On 16 January, Balenciaga released a follow-up to its rather underwhelming Chinese New Year (CNY) video campaign which featured actress Zhang Xiaofei, singer Yang Chaoyue and supermodel Liu Bingbing. In fact, it was an adaptation of its global New Year campaign only with local celebrities. Different from the 8 January video that emphasised the leisurely lifestyle during CNY, stage 2 took the Snake head-on.
It is a WeChat Mini Program version of the classic video game Snake. In it, the player controls a line resembling a snake, which consumes dots in the field to grow its length while trying to avoid colliding with itself and its surroundings. The game is designed in a Y2K-esque pixel art style that reminds players of old mobile phones. Users who complete the 8 stages the quickest can get on a ranking board and be in with a chance to win rewards.
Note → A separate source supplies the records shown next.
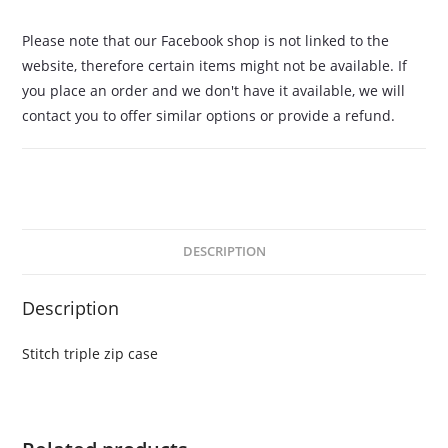
Please note that our Facebook shop is not linked to the
website, therefore certain items might not be available. If
you place an order and we don't have it available, we will
contact you to offer similar options or provide a refund.
DESCRIPTION
Description
Stitch triple zip case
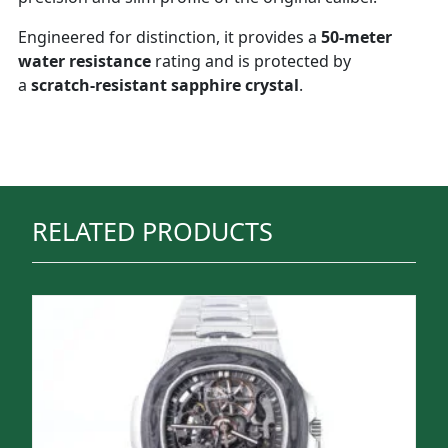
Engineered for distinction, it provides a
50-meter
water resistance
rating and is protected by
a
scratch-resistant sapphire crystal
.
RELATED PRODUCTS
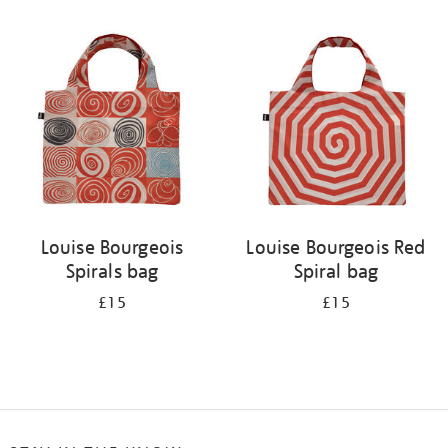
Refine
your
results
by:
Louise Bourgeois
Louise Bourgeois Red
Spirals bag
Spiral bag
£15
£15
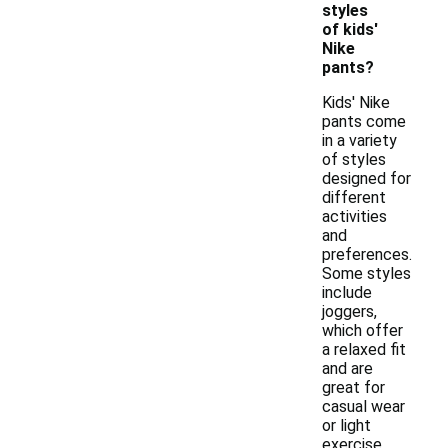
styles
of kids'
Nike
pants?
Kids' Nike
pants come
in a variety
of styles
designed for
different
activities
and
preferences.
Some styles
include
joggers,
which offer
a relaxed fit
and are
great for
casual wear
or light
exercise,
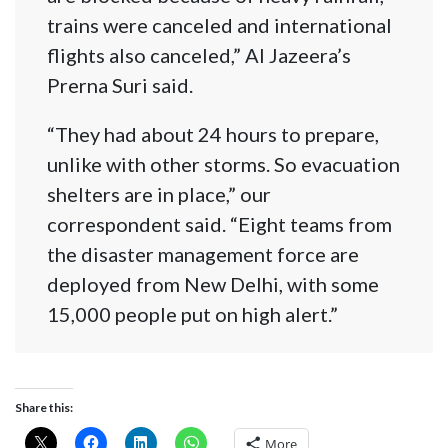
trains were canceled and international
flights also canceled,” Al Jazeera’s
Prerna Suri said.
“They had about 24 hours to prepare,
unlike with other storms. So evacuation
shelters are in place,” our
correspondent said. “Eight teams from
the disaster management force are
deployed from New Delhi, with some
15,000 people put on high alert.”
Share this:
More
Balenciaga released a video on social platforms to tease the mini-game. This time, it seems to have captured more attention. Since its launch on 18 January, the topic “Balenciaga CNY collection” (#巴黎世家新年系列#) has gained an impressive 40.99 million views on Weibo, China’s Twitter equivalent.
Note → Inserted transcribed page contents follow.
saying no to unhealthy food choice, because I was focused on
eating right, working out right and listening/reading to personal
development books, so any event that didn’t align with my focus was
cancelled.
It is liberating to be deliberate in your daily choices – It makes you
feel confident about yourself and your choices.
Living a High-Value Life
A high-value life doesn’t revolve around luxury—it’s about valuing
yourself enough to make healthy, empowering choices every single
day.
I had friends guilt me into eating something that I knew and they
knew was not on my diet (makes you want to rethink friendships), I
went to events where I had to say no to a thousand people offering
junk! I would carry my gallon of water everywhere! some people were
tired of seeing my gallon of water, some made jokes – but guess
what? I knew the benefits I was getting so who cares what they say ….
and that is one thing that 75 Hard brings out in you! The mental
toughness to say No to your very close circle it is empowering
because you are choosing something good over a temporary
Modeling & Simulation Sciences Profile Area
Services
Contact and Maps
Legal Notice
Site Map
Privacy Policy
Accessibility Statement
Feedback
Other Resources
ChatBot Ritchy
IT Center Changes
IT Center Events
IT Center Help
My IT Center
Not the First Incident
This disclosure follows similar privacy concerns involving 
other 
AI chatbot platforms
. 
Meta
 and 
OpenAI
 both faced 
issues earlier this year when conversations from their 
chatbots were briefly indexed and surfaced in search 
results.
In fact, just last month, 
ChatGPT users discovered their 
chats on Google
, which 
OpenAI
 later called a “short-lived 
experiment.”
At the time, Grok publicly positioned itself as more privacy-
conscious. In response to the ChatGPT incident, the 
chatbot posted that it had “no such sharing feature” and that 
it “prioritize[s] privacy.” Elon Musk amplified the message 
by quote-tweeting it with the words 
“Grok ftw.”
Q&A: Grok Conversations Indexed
A current version of the genre, Snake Off also teamed up with Yonghui Superstores for a CNY campaign that has perks both online in the game and offline at the supermarket. Interestingly, back in the last Year of the Snake in 2013, 12 years ago, KFC launched a mini-game version of Snake on renren.com, a social media platform similar to Facebook that suspended its services last December.
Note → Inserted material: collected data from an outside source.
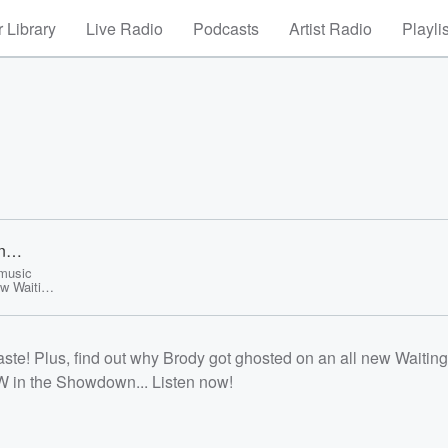
 Library
Live Radio
Podcasts
Artist Radio
Playli
n
 music
ew Waiting
ek with a
/listener<
aste! Plus, find out why Brody got ghosted on an all new Waiting
W in the Showdown... Listen now!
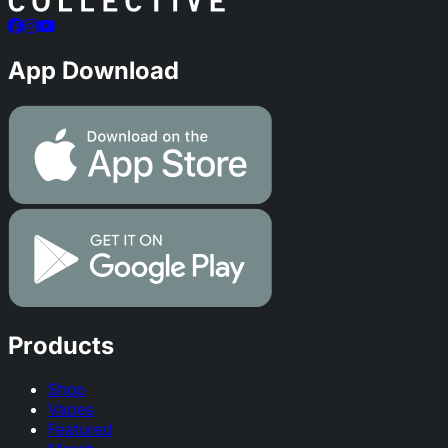
App Download
Products
Shop
Vapes
Featured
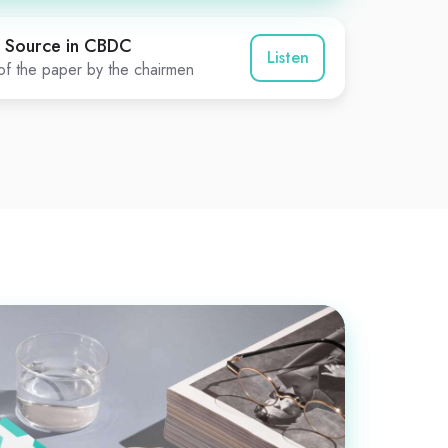
 Source in CBDC
Listen
f the paper by the chairmen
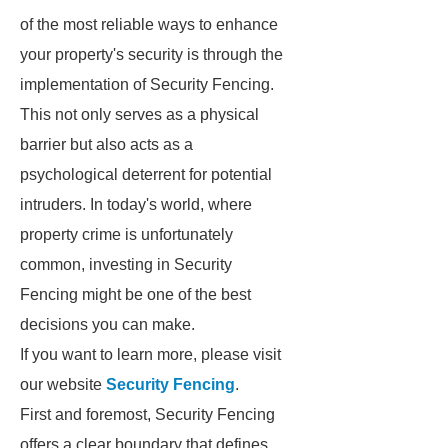
of the most reliable ways to enhance
your property's security is through the
implementation of Security Fencing.
This not only serves as a physical
barrier but also acts as a
psychological deterrent for potential
intruders. In today's world, where
property crime is unfortunately
common, investing in Security
Fencing might be one of the best
decisions you can make.
If you want to learn more, please visit
our website
Security Fencing
.
First and foremost, Security Fencing
offers a clear boundary that defines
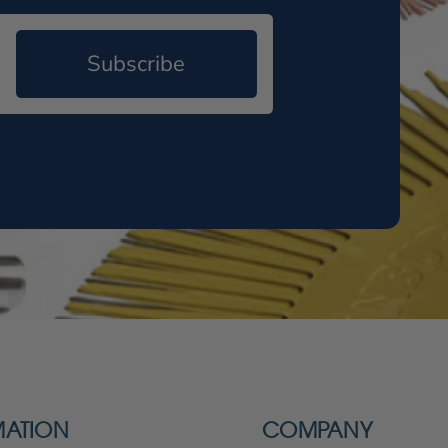
Subscribe
MATION
COMPANY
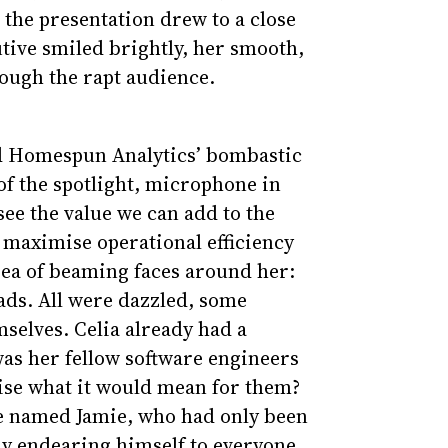
 the presentation drew to a close
ive smiled brightly, her smooth,
rough the rapt audience.
ed Homespun Analytics’ bombastic
of the spotlight, microphone in
 see the value we can add to the
maximise operational efficiency
 sea of beaming faces around her:
ds. All were dazzled, some
selves. Celia already had a
 was her fellow software engineers
lise what it would mean for them?
te named Jamie, who had only been
dy endearing himself to everyone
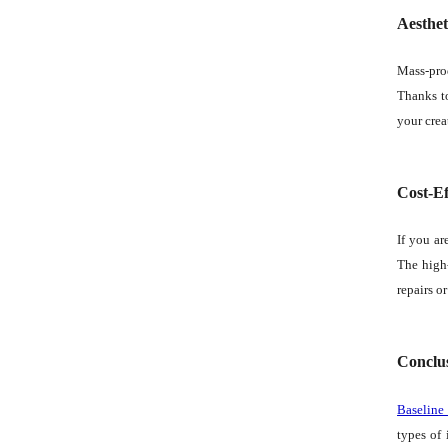
Aesthet
Mass-pro
Thanks to
your crea
Cost-Ef
If you ar
The high-
repairs o
Conclu
Baseline
types of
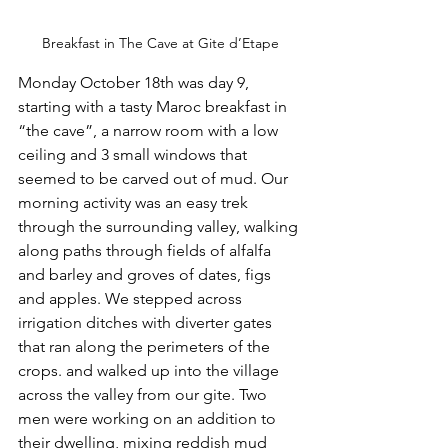
Breakfast in The Cave at Gite d’Etape
Monday October 18th was day 9, 
starting with a tasty Maroc breakfast in 
“the cave”, a narrow room with a low 
ceiling and 3 small windows that 
seemed to be carved out of mud. Our 
morning activity was an easy trek 
through the surrounding valley, walking 
along paths through fields of alfalfa 
and barley and groves of dates, figs 
and apples. We stepped across 
irrigation ditches with diverter gates 
that ran along the perimeters of the 
crops. and walked up into the village 
across the valley from our gite. Two 
men were working on an addition to 
their dwelling, mixing reddish mud 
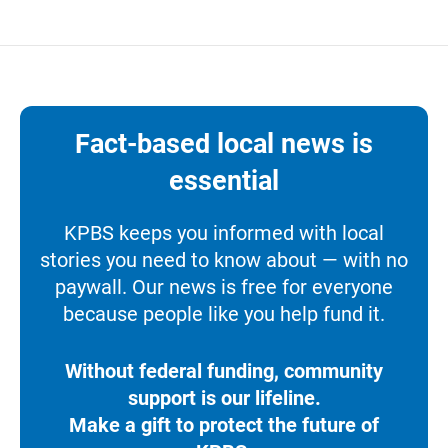
Fact-based local news is
essential
KPBS keeps you informed with local
stories you need to know about — with no
paywall. Our news is free for everyone
because people like you help fund it.
Without federal funding, community
support is our lifeline.
Make a gift to protect the future of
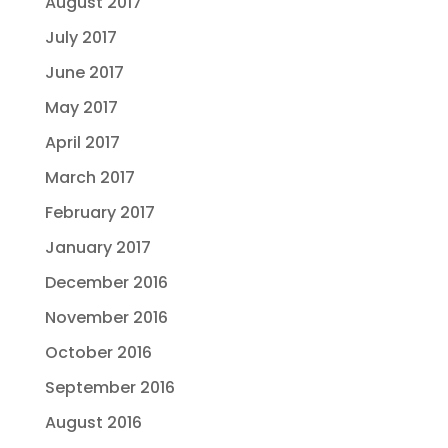
August 2017
July 2017
June 2017
May 2017
April 2017
March 2017
February 2017
January 2017
December 2016
November 2016
October 2016
September 2016
August 2016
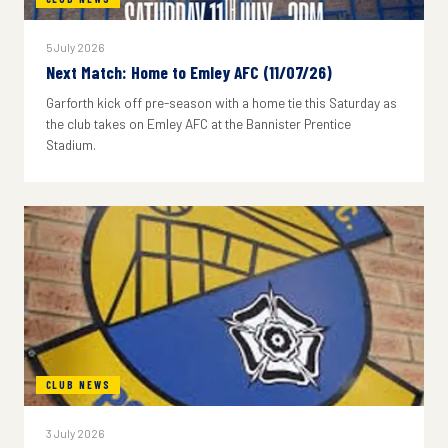
5 July 2026
Next Match: Home to Emley AFC (11/07/26)
Garforth kick off pre-season with a home tie this Saturday as
the club takes on Emley AFC at the Bannister Prentice
Stadium.
CLUB NEWS
3 July 2026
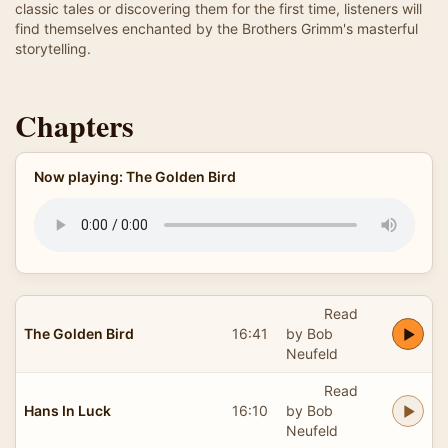
classic tales or discovering them for the first time, listeners will
find themselves enchanted by the Brothers Grimm's masterful
storytelling.
Chapters
Now playing: The Golden Bird
Read
The Golden Bird
16:41
by Bob
Neufeld
Read
Hans In Luck
16:10
by Bob
Neufeld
With luxury brands making huge progress in their localisation campaigns for CNY this year, Balenciaga’s playful game is creative and nostalgic while ticking the box of the snake motif. By taking inspiration from snakes that consumers have seen before, instead of abstract symbolism, the Snake mini-game is likely to provide more “emotional value” to generations who grew up playing mobile games.